When the first settlers came to Nebraska they settled along the streams where there was timber and water. They farmed very small fields and fenced them, turning their horses, cattle and other stock loose to go where they pleased and find food, water and shelter. It was a very easy way to raise stock and the longer one raised it in that way the more he thought it was the only way.
All about the early settlers' cabins were miles upon miles of grass-land free for everybody. Cattle, sheep and horses would find the best places to feed and stay there as long as they liked. When they were thirsty they would go to the running water to drink. Often they would lie down in the shade of trees and rest during the heat of the day. All the owner had to do was to ride around them once in a while to see that all were there. Hogs also ran loose and lived chiefly on acorns. Where there were no acorns they ate rushes which grew thickly in the valleys and their ready noses found roots to dig everywhere.
A good many of the early settlers liked to hunt. There was plenty of game. After a settler had his crop in he could go hunting and after he had it gathered he could go hunting again. His stock would take care of itself while he was gone.
After a while all the land with wood and water in each neighborhood was taken. Settlers kept on coming. Some of them went on farther west to get land with wood and water. Some of them took the rich grass land which the first settlers had passed by. They had no timber to fence with and they did not wish to fence. They broke out larger fields and began to farm on a larger scale. When the stock running loose got into their crops there was trouble. The settlers on the prairie said that every man should take care of his own stock and keep them out of the crops. The settlers along the streams said that every man should fence his crop and all should let their stock run. So they disputed and sometimes fought.
Herd Law Act of 1870.
(Photo from original in Statehouse.)
More settlers came in and the settlements spread rapidly west from the Missouri River and away from the timber along the streams. There were some settlements where everyone wanted the stock kept up and some where all wanted the crops fenced. Laws began to be passed that sheep and hogs should not run at large. A little later laws were passed that horses and cattle should not run at large in the night. Then laws were passed making owners of stock liable for damages done by it in certain counties only. The people divided into two parties, those who wished to raise crops and those who wished to raise stock. The dispute grew warm in all the settlements.

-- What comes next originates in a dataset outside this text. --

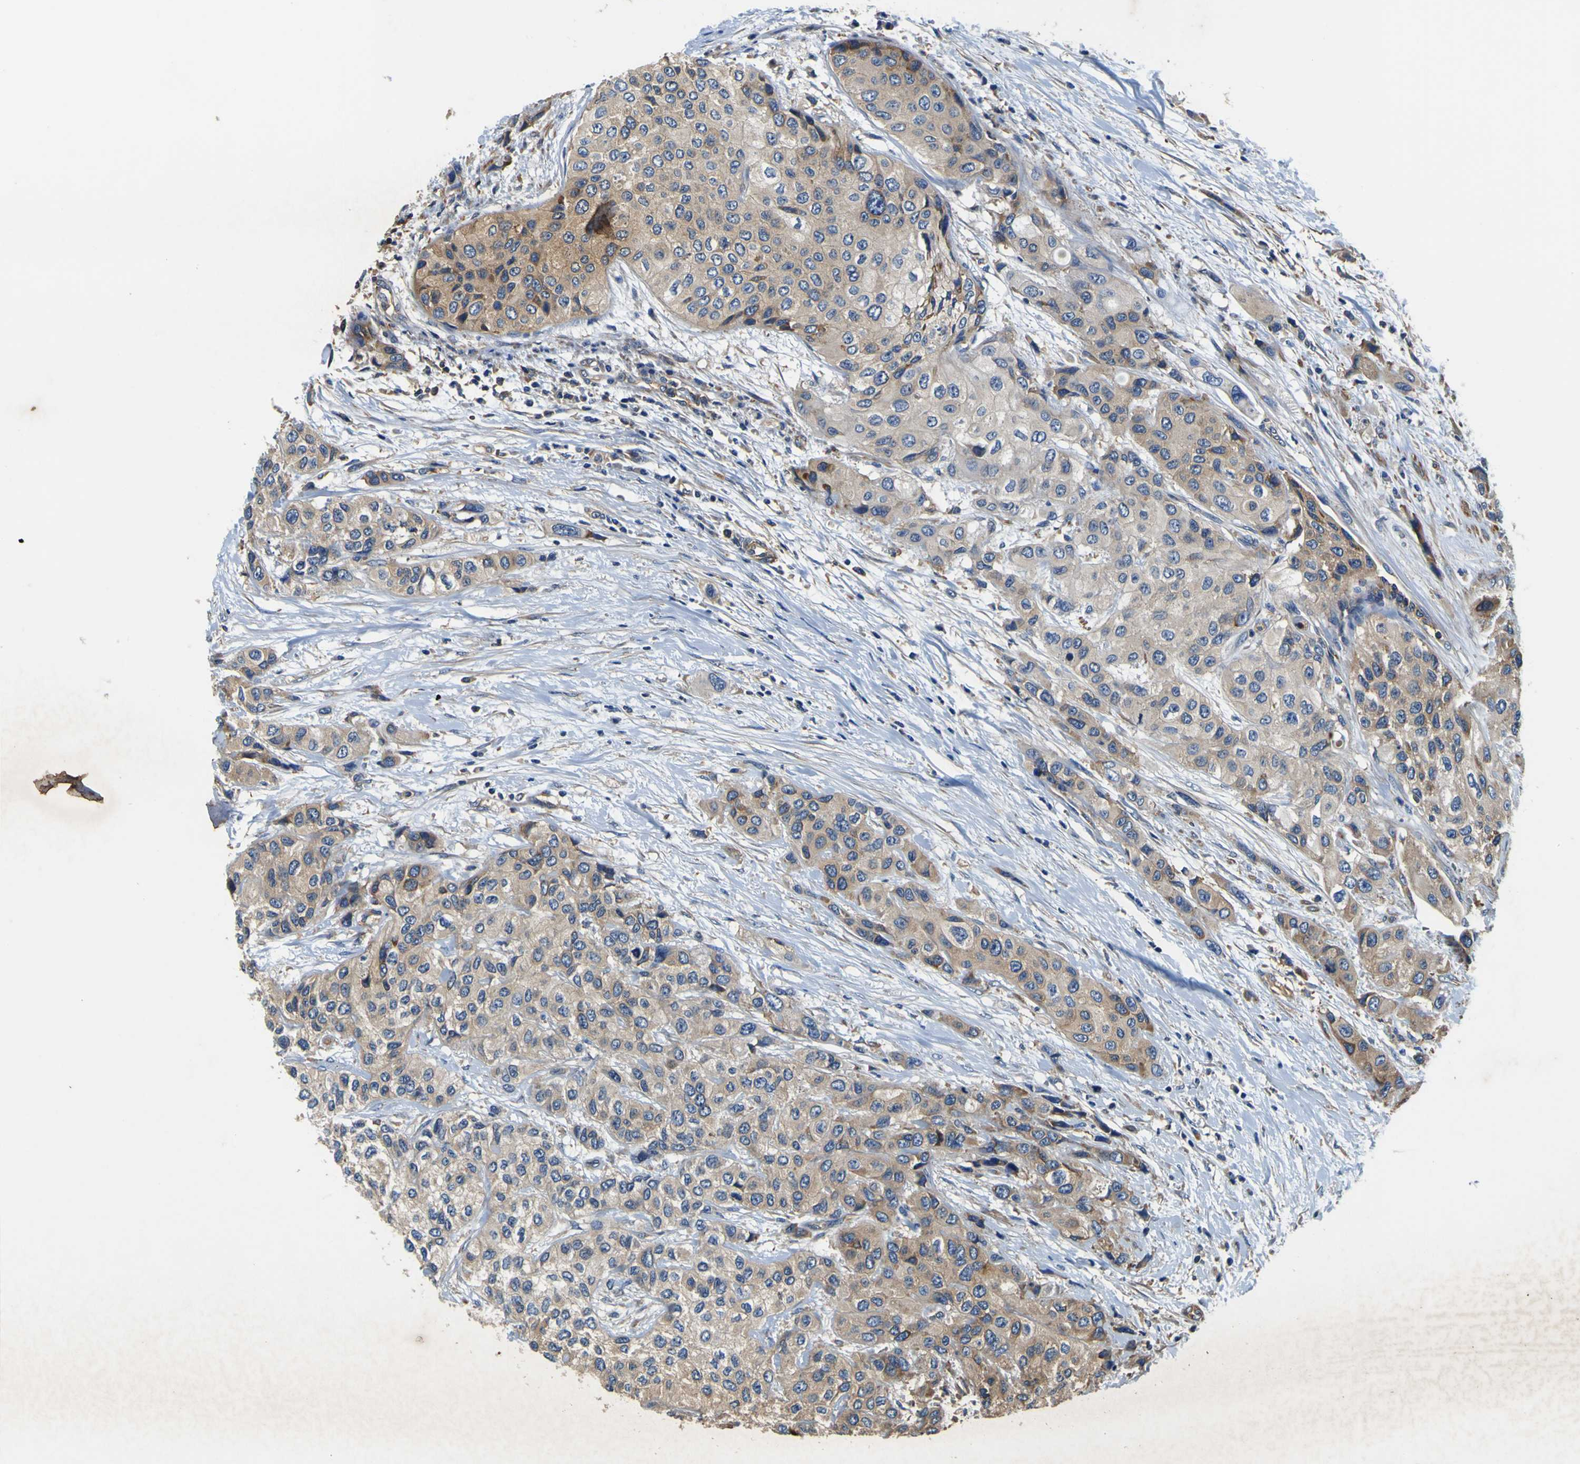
{"staining": {"intensity": "weak", "quantity": ">75%", "location": "cytoplasmic/membranous"}, "tissue": "urothelial cancer", "cell_type": "Tumor cells", "image_type": "cancer", "snomed": [{"axis": "morphology", "description": "Urothelial carcinoma, High grade"}, {"axis": "topography", "description": "Urinary bladder"}], "caption": "IHC histopathology image of human urothelial cancer stained for a protein (brown), which demonstrates low levels of weak cytoplasmic/membranous staining in about >75% of tumor cells.", "gene": "CNR2", "patient": {"sex": "female", "age": 56}}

Finally in the year 1870 so many thousand settlers were coming that the legislature met in special session at the call of Governor Butler and passed the first general herd law. Under it everyone had to keep his stock from the crops of other people or pay damages and anyone finding stock in his crop might take it up and hold it until the damages were paid. This was called the "herd law," because the best way found to keep stock from the crops was to herd it. Some parts of the state were excepted from this law. The next year the law was changed so that all the state came under the herd law unless the people of a county voted to have a fence law in that county.
This has been the law of Nebraska since 1871. It has made it possible for poor people who could not fence to raise crops and make homes on the prairie. With this law the settler could plant a crop anywhere and harvest all he could raise. Without it he could harvest only what he could protect from roaming stock. No law has helped more than this one in the settlement of our state and although the need of it is no longer felt, the good that it has done abides with us, giving each man the right to reap where he sows.